Mangel an Ausgewogenheit
Ein kurzer Blick auf die OSZE-Berichte vom Februar 2022 ist aufschlussreich. Der Bericht der OSZE-Sonderbeobachtungsmission in der Ukraine vom 15. Februar verzeichnete 41 Explosionen1 in den Waffenstillstandsgebieten. Diese Zahl erhöhte sich auf 76 Explosionen am 16. Februar,2 316 am 17. Februar,3 654 am 18. Februar,4 1413 am 19. Februar,5 insgesamt 2026 am 20. und 21. Februar6 und 1484 am 22. Februar.7
Aus den Berichten der OSZE-Mission geht hervor, dass die überwiegende Mehrheit der Einschläge der Artillerie auf der separatistischen Seite der Waffenstillstandslinie stattfand.8 Man könnte die ukrainische Bombardierung des Donbass leicht mit der serbischen Bombardierung von Bosnien und Sarajewo vergleichen. Doch die geopolitische Agenda der Nato begünstigte damals Bosnien, und auch dort war die Welt in Gut und Böse aufgeteilt.

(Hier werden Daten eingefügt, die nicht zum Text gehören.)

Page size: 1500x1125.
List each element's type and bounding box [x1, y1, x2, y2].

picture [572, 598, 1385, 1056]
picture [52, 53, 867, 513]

Jeder unabhängige Beobachter würde sich über den Mangel an Ausgewogenheit bei den Diskussionen im Menschenrechtsrat am Donnerstag empören. Aber gibt es noch viele unabhängige Denker in den Reihen der «Menschenrechtsindustrie»? Der Druck des «Gruppendenkens» ist enorm.
Fragwürdige Untersuchungskommissionen
Die Idee, eine Untersuchungskommission zur Aufklärung von Kriegsverbrechen in der Ukraine einzurichten, ist nicht unbedingt eine schlechte Idee. Aber eine solche Kommission müsste mit einem umfassenden Mandat ausgestattet sein, das es ihr ermöglicht, Kriegsverbrechen aller Kriegsparteien zu untersuchen – sowohl die der russischen Soldaten als auch der ukrainischen Soldaten und der 20 000 Söldner aus 52 Ländern, die auf ukrainischer Seite kämpfen. Nach Angaben von Al-Jazeera stammen mehr als die Hälfte von ihnen, 53,7 Prozent, aus den Vereinigten Staaten, Grossbritannien und Kanada und 6,8 Prozent aus Deutschland. Es wäre auch gerechtfertigt, der Kommission das Mandat zu erteilen, die Aktivitäten der 30 US-amerikanischen und ukrainischen Biolabors zu untersuchen.
Was an dem «Spektakel» vom 12. Mai im Rat besonders anstössig erscheint, ist die Tatsache, dass die Staaten eine Rhetorik an den Tag legten, die dem Menschenrecht auf Frieden (Resolution 39/11 der Generalversammlung) und dem Recht auf Leben (Art. 6 ICCPR) zuwiderläuft. Im Vordergrund stand nicht die Rettung von Menschenleben durch die Suche nach Wegen zur Förderung des Dialogs und zur Erzielung eines vernünftigen Kompromisses zur Beendigung der Feindseligkeiten, sondern lediglich die Verurteilung Russlands und die Berufung auf das internationale Strafrecht – natürlich ausschliesslich gegen Russland.
Die Redner auf der Veranstaltung beschränkten sich in erster Linie auf «naming and shaming», meist ohne Beweise, da viele der Anschuldigungen nicht durch konkrete, gerichtsverwertbare Fakten untermauert wurden. Die Ankläger stützten sich auch auf Behauptungen, die Russland bereits angesprochen und widerlegt hatte. Aber wie wir aus dem Text des Simon & Garfunkel-Songs «The Boxer» wissen: «Ein Mann hört, was er hören will, und ignoriert den Rest.»